- [DATA]
◇ ◇ ◇ ◇

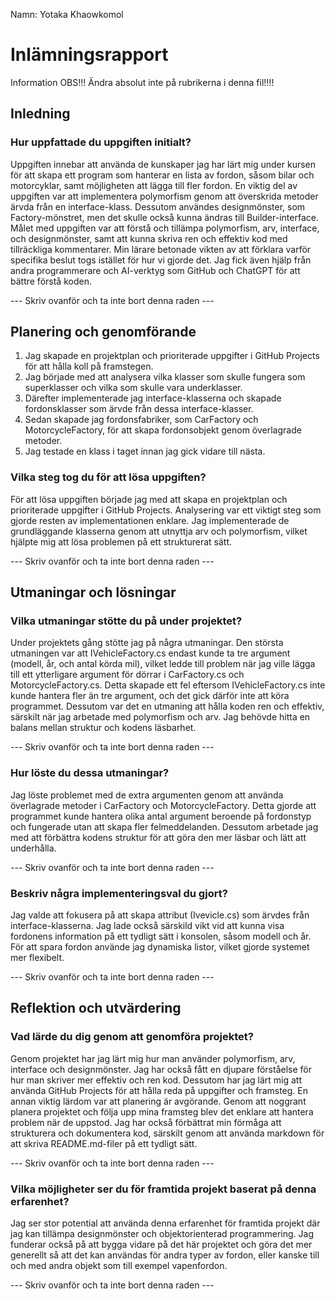 ﻿
Namn: Yotaka Khaowkomol

# Inlämningsrapport

Information
OBS!!! Ändra absolut inte på rubrikerna i denna fil!!!!

## Inledning

### Hur uppfattade du uppgiften initialt?
Uppgiften innebar att använda de kunskaper jag har lärt mig under kursen för att skapa ett program som hanterar en lista av fordon, såsom bilar och motorcyklar, samt möjligheten att lägga till fler fordon. En viktig del av uppgiften var att implementera polymorfism genom att överskrida metoder ärvda från en interface-klass. Dessutom användes designmönster, som Factory-mönstret, men det skulle också kunna ändras till Builder-interface.
Målet med uppgiften var att förstå och tillämpa polymorfism, arv, interface, och designmönster, samt att kunna skriva ren och effektiv kod med tillräckliga kommentarer. Min lärare betonade vikten av att förklara varför specifika beslut togs istället för hur vi gjorde det. Jag fick även hjälp från andra programmerare och AI-verktyg som GitHub och ChatGPT för att bättre förstå koden.

--- Skriv ovanför och ta inte bort denna raden ---

## Planering och genomförande
1. Jag skapade en projektplan och prioriterade uppgifter i GitHub Projects för att hålla koll på framstegen.
2. Jag började med att analysera vilka klasser som skulle fungera som superklasser och vilka som skulle vara underklasser.
3. Därefter implementerade jag interface-klasserna och skapade fordonsklasser som ärvde från dessa interface-klasser.
4. Sedan skapade jag fordonsfabriker, som CarFactory och MotorcycleFactory, för att skapa fordonsobjekt genom överlagrade metoder.
5. Jag testade en klass i taget innan jag gick vidare till nästa.
### Vilka steg tog du för att lösa uppgiften?
För att lösa uppgiften började jag med att skapa en projektplan och prioriterade uppgifter i GitHub Projects. 
Analysering var ett viktigt steg som gjorde resten av implementationen enklare. 
Jag implementerade de grundläggande klasserna genom att utnyttja arv och polymorfism, vilket hjälpte mig att lösa problemen på ett strukturerat sätt.

--- Skriv ovanför och ta inte bort denna raden ---

## Utmaningar och lösningar

### Vilka utmaningar stötte du på under projektet?
Under projektets gång stötte jag på några utmaningar. Den största utmaningen var att IVehicleFactory.cs endast kunde ta tre argument (modell, år, och antal körda mil), vilket ledde till problem 
när jag ville lägga till ett ytterligare argument för dörrar i CarFactory.cs och MotorcycleFactory.cs. Detta skapade ett fel eftersom IVehicleFactory.cs inte kunde hantera fler än tre argument, och det gick därför inte att köra programmet.
Dessutom var det en utmaning att hålla koden ren och effektiv, särskilt när jag arbetade med polymorfism och arv. 
Jag behövde hitta en balans mellan struktur och kodens läsbarhet.

--- Skriv ovanför och ta inte bort denna raden ---

### Hur löste du dessa utmaningar?
Jag löste problemet med de extra argumenten genom att använda överlagrade metoder i CarFactory och MotorcycleFactory. Detta gjorde att programmet kunde hantera olika antal argument beroende på fordonstyp och fungerade utan att skapa fler felmeddelanden. 
Dessutom arbetade jag med att förbättra kodens struktur för att göra den mer läsbar och lätt att underhålla.

--- Skriv ovanför och ta inte bort denna raden ---

### Beskriv några implementeringsval du gjort?
Jag valde att fokusera på att skapa attribut (Ivevicle.cs) som ärvdes från interface-klasserna. 
Jag lade också särskild vikt vid att kunna visa fordonens information på ett tydligt sätt i konsolen, såsom modell och år. 
För att spara fordon använde jag dynamiska listor, vilket gjorde systemet mer flexibelt.

--- Skriv ovanför och ta inte bort denna raden ---

## Reflektion och utvärdering
 
### Vad lärde du dig genom att genomföra projektet?
Genom projektet har jag lärt mig hur man använder polymorfism, arv, interface och designmönster. Jag har också fått en djupare förståelse för hur man skriver mer effektiv och ren kod. 
Dessutom har jag lärt mig att använda GitHub Projects för att hålla reda på uppgifter och framsteg.
En annan viktig lärdom var att planering är avgörande. Genom att noggrant planera projektet och följa upp mina framsteg blev det enklare att hantera problem när de uppstod. 
Jag har också förbättrat min förmåga att strukturera och dokumentera kod, särskilt genom att använda markdown för att skriva README.md-filer på ett tydligt sätt.

--- Skriv ovanför och ta inte bort denna raden ---

### Vilka möjligheter ser du för framtida projekt baserat på denna erfarenhet?
Jag ser stor potential att använda denna erfarenhet för framtida projekt där jag kan tillämpa designmönster och objektorienterad programmering. Jag funderar också på att bygga vidare på det här projektet och göra det mer generellt så att det kan användas för andra typer av fordon, 
eller kanske till och med andra objekt som till exempel vapenfordon.

--- Skriv ovanför och ta inte bort denna raden ---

◇ ◇ ◇ ◇

- [PROBLEM] Output, line for line and exactly, the records above from their first line through the one with "Analysering var ett", both ends included, but no pictures.

- [SOLVED PROBLEM]
 ﻿
Namn: Yotaka Khaowkomol

# Inlämningsrapport

Information
OBS!!! Ändra absolut inte på rubrikerna i denna fil!!!!

## Inledning

### Hur uppfattade du uppgiften initialt?
Uppgiften innebar att använda de kunskaper jag har lärt mig under kursen för att skapa ett program som hanterar en lista av fordon, såsom bilar och motorcyklar, samt möjligheten att lägga till fler fordon. En viktig del av uppgiften var att implementera polymorfism genom att överskrida metoder ärvda från en interface-klass. Dessutom användes designmönster, som Factory-mönstret, men det skulle också kunna ändras till Builder-interface.
Målet med uppgiften var att förstå och tillämpa polymorfism, arv, interface, och designmönster, samt att kunna skriva ren och effektiv kod med tillräckliga kommentarer. Min lärare betonade vikten av att förklara varför specifika beslut togs istället för hur vi gjorde det. Jag fick även hjälp från andra programmerare och AI-verktyg som GitHub och ChatGPT för att bättre förstå koden.

--- Skriv ovanför och ta inte bort denna raden ---

## Planering och genomförande
1. Jag skapade en projektplan och prioriterade uppgifter i GitHub Projects för att hålla koll på framstegen.
2. Jag började med att analysera vilka klasser som skulle fungera som superklasser och vilka som skulle vara underklasser.
3. Därefter implementerade jag interface-klasserna och skapade fordonsklasser som ärvde från dessa interface-klasser.
4. Sedan skapade jag fordonsfabriker, som CarFactory och MotorcycleFactory, för att skapa fordonsobjekt genom överlagrade metoder.
5. Jag testade en klass i taget innan jag gick vidare till nästa.
### Vilka steg tog du för att lösa uppgiften?
För att lösa uppgiften började jag med att skapa en projektplan och prioriterade uppgifter i GitHub Projects. 
Analysering var ett viktigt steg som gjorde resten av implementationen enklare. 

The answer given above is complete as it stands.